Der britische Premierminister Boris Johnson kämpft nach dem Rücktritt von zwei wichtigen Ministern so stark wie nie zuvor um sein politisches Überleben.
Begleitet von scharfer Kritik an dem Regierungschef legten zunächst Gesundheitsminister Sajid Javid und nur Minuten später auch Finanzminister Rishi Sunak ihre Ämter nieder. Beide nahmen dabei vor allem den Führungsstil des 58-Jährigen ins Visier. Damit ist das Land in eine schwere Regierungskrise gestürzt.
Der Premier habe trotz aller Kritik keinen Kurswandel eingeleitet, betonte Javid in seinem am Abend veröffentlichten Rücktrittsschreiben. »Mir ist klar, dass sich diese Situation unter Ihrer Führung nicht ändern wird.« Sunak schrieb, sein Ansatz und Johnsons seien »zu unterschiedlich«. Mehrere konservative Abgeordnete lobten die Politiker für ihre Haltung.
Zwar versicherten umgehend zahlreiche andere Kabinettsmitglieder wie Vizepremier und Justizminister Dominic Raab oder Außenministerin Liz Truss dem Premier ihre Unterstützung. Zudem gilt Johnson als Stehaufmännchen, hat mehrere Skandale überlebt. Aber die Stimmung innerhalb seiner Konservativen Partei ist am Boden. Der Premier müsse zurücktreten, sagte ein Kabinettsmitglied dem Sender Sky News.

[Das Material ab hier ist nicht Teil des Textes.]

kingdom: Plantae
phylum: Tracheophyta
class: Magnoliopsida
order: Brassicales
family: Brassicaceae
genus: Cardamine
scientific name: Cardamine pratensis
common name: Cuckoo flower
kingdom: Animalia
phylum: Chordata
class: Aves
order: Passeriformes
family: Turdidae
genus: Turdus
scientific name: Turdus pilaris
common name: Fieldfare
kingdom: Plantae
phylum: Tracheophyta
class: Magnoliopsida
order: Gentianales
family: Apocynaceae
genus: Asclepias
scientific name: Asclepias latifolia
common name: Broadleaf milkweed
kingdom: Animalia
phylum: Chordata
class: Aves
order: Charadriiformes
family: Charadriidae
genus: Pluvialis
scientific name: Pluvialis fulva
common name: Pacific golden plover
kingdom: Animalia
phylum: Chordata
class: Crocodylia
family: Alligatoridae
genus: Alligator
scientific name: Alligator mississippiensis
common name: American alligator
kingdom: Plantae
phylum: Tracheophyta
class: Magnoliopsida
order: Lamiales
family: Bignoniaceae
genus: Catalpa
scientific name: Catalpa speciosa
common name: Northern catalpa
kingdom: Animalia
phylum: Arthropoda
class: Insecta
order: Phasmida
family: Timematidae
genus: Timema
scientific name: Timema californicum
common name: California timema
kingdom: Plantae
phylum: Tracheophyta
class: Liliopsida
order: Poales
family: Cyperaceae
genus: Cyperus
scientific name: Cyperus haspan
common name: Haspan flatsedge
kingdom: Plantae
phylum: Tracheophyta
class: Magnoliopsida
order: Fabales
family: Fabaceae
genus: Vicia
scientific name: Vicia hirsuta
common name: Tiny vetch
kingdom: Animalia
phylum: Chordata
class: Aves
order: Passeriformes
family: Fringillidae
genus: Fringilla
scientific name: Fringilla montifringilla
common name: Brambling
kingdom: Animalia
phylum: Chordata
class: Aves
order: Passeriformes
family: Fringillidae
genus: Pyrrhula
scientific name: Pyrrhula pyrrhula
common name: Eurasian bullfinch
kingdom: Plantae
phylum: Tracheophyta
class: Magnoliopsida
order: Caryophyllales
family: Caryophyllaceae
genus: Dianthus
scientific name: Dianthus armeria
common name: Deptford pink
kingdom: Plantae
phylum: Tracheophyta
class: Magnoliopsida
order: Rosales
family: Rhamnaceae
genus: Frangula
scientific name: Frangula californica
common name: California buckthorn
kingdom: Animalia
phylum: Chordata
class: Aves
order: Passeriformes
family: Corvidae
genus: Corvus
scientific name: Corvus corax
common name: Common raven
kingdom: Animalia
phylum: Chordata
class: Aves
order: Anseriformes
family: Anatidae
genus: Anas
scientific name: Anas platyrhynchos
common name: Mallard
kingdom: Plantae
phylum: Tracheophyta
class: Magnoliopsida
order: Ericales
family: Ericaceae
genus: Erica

Opposition: Johnson ein »pathologischer Lügner«
Die Opposition frohlockte. »Nach all dem Schmutz, den Skandalen und dem Versagen steht fest, dass diese Regierung jetzt zusammenbricht«, sagte Labour-Parteichef Keir Starmer. Der Oppositionsführer rief weitere Kabinettsmitglieder auf, mit einem Rücktritt ein Zeichen gegen den »pathologischen Lügner« Johnson zu setzen. Noch am Abend wurde bekannt, dass Johnsons Stabschef und enger Vertrauter Steve Barclay neuer Gesundheitsminister wird. Bildungsminister Nadhim Zahawi wechselt ins Finanzministerium.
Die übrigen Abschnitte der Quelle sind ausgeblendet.